Task brief – Arrange the lines below as a Markdown table with the columns Row and Line, giving each line a row number and leaving out blank lines. Omit the pictures from the table.

------ Records supplied

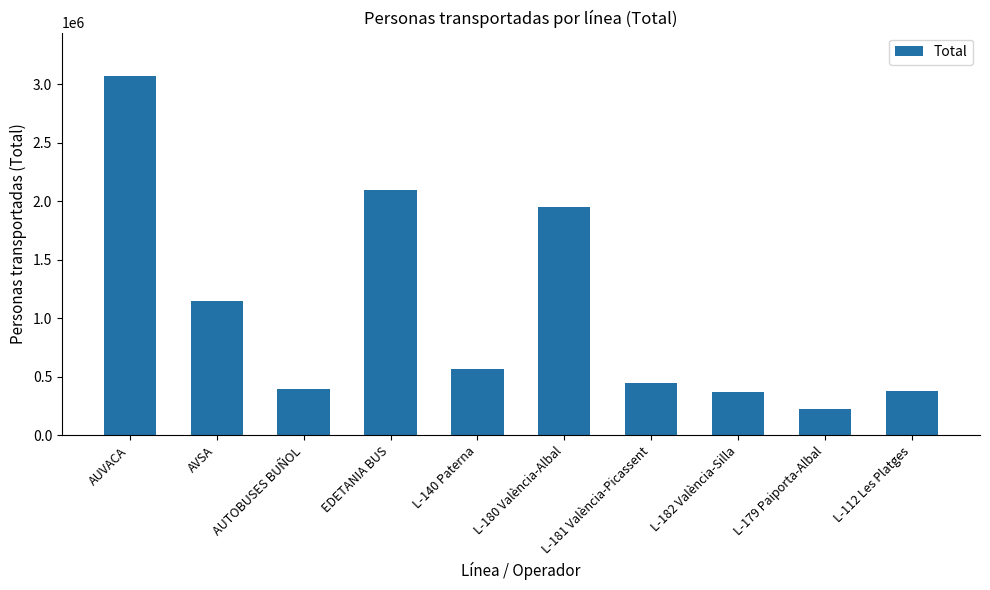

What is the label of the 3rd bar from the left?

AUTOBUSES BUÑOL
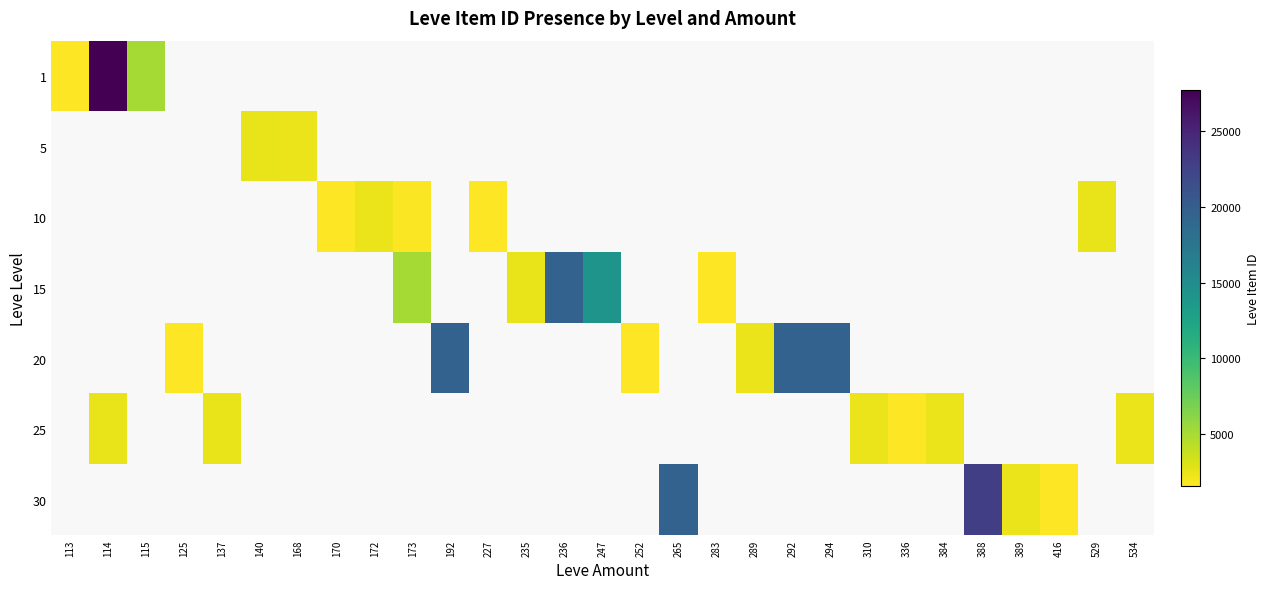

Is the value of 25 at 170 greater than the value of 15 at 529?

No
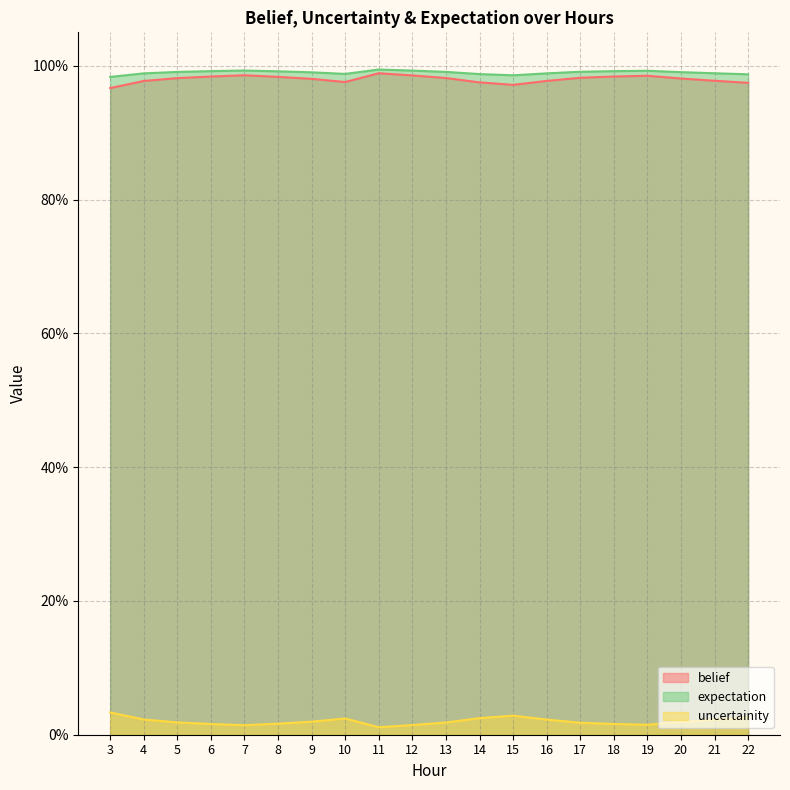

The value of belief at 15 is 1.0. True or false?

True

------------

Output of the exercise –
| Row | Line |
|---|---|
| 1 | What is the label of the 3rd bar from the left? |
| 2 | AUTOBUSES BUÑOL |
| 3 | Is the value of 25 at 170 greater than the value of 15 at 529? |
| 4 | No |
| 5 | The value of belief at 15 is 1.0. True or false? |
| 6 | True |